++++ Excerpt provided ++++
There are two distinct phases in the behavior of the gateway. These are the deployment and runtime phases. The deployment phase is responsible for converting topology descriptors into an executable JEE style WAR. The runtime phase is the processing of requests via WAR created during the deployment phase.
The deployment phase is arguably the more complex of the two phases. This is because runtime relies on well known JEE constructs while deployment introduces new framework concepts. The base concept of the deployment framework is that of a “contributor”. In the framework, contributors are pluggable component responsible for generating JEE WAR artifacts from topology files.
The goal of the deployment phase is to take easy to understand topology descriptions and convert them into optimized runtime artifacts. Our goal is not only should the topology descriptors be easy to understand, but have them be easy for a management system (e.g. Ambari) to generate. Think of deployment as compiling an assembly descriptor into a JEE WAR. WARs are then deployed to an embedded JEE container (i.e. Jetty).
Consider the results of starting the gateway the first time. There are two sets of files that are relevant for deployment. The first is the topology file <GATEWAY_HOME>/conf/topologies/sandbox.xml
. This second set is the WAR structure created during the deployment of the topology file.
data/deployments/sandbox.war.143bfef07f0/WEB-INF
web.xml
gateway.xml
shiro.ini
rewrite.xml
hostmap.txt
Notice that the directory sandbox.war.143bfef07f0
is an “unzipped” representation of a JEE WAR file. This specifically means that it contains a WEB-INF
directory which contains a web.xml
file. For the curious the strange number (i.e. 143bfef07f0) in the name of the WAR directory is an encoded timestamp. This is the timestamp of the topology file (i.e. sandbox.xml) at the time the deployment occurred. This value is used to determine when topology files have changed and redeployment is required.
Here is a brief overview of the purpose of each file in the WAR structure.
The deployment framework follows “visitor” style patterns. Each topology file is parsed and the various constructs within it are “visited”. The appropriate contributor for each visited construct is selected by the framework. The contributor is then passed the contrust from the topology file and asked to update the JEE WAR artifacts. Each contributor is free to inspect and modify any portion of the WAR artifacts.
++++ Stored data ++++
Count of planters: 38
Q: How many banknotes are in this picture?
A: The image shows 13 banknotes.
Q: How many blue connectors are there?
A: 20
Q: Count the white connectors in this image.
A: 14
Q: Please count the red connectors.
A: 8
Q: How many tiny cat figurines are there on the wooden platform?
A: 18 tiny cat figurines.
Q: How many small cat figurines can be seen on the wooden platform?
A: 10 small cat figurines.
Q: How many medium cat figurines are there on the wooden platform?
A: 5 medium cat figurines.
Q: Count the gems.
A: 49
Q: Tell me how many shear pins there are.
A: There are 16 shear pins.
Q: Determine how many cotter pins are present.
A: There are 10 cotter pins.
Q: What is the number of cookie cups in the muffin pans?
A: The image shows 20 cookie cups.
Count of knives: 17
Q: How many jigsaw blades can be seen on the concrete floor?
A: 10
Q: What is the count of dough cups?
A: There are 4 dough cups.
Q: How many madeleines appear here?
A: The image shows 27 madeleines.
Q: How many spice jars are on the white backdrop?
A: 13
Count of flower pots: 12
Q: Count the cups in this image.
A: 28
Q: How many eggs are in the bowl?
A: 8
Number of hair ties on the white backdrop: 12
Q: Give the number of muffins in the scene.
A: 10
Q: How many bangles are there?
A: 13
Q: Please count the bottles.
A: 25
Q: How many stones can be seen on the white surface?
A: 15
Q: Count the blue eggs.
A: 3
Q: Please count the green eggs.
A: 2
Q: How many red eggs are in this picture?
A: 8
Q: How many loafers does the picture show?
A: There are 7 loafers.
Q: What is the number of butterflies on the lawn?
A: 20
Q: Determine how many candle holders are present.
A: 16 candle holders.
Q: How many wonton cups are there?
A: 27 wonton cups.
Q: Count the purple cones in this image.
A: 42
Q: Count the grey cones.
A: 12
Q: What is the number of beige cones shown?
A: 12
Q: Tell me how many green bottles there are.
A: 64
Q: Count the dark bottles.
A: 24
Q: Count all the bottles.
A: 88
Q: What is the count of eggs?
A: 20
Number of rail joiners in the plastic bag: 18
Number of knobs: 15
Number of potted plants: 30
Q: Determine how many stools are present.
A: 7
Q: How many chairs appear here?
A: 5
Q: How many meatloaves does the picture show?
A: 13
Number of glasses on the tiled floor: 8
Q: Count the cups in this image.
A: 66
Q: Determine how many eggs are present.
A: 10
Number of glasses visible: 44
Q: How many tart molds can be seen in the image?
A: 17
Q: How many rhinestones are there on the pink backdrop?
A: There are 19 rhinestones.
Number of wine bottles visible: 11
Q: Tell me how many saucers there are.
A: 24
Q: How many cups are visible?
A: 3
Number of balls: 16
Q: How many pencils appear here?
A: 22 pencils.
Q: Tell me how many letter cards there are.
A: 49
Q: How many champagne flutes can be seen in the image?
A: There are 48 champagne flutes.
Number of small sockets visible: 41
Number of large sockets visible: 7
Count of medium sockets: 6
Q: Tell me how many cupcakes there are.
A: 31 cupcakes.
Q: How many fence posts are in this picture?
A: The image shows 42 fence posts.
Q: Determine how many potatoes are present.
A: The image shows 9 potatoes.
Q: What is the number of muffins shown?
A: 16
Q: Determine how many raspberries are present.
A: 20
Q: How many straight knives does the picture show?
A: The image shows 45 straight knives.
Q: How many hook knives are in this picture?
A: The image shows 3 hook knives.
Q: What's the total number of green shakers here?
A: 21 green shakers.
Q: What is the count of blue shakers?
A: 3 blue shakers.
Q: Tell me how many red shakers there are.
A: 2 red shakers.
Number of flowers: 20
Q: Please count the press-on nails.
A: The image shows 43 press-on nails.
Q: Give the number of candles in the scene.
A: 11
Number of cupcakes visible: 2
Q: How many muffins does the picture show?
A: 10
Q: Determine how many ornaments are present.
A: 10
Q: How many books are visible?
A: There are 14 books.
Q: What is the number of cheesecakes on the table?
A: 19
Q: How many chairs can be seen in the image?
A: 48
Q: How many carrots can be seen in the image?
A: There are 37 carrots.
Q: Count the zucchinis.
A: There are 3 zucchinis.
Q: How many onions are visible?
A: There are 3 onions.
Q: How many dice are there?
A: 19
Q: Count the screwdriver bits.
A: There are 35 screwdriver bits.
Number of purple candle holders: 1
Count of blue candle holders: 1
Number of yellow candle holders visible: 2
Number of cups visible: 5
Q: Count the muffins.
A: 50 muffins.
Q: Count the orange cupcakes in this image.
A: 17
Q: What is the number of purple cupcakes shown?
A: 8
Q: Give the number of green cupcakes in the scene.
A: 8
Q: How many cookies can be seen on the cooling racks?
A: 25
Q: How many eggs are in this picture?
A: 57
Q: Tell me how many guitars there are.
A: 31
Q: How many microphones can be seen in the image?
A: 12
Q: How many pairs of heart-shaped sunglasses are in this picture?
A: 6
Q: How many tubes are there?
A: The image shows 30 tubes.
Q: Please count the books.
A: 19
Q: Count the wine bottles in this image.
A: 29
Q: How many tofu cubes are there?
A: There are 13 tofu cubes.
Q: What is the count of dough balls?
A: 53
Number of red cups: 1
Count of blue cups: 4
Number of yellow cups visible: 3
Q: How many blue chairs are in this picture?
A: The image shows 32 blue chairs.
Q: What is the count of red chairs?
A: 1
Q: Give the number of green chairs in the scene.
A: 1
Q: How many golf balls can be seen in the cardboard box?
++++
## Task instructions
List every file that the excerpt on gateway deployment above shows under the WEB-INF directory of the deployed sandbox WAR.

## Answer
web.xml, gateway.xml, shiro.ini, rewrite.xml, hostmap.txt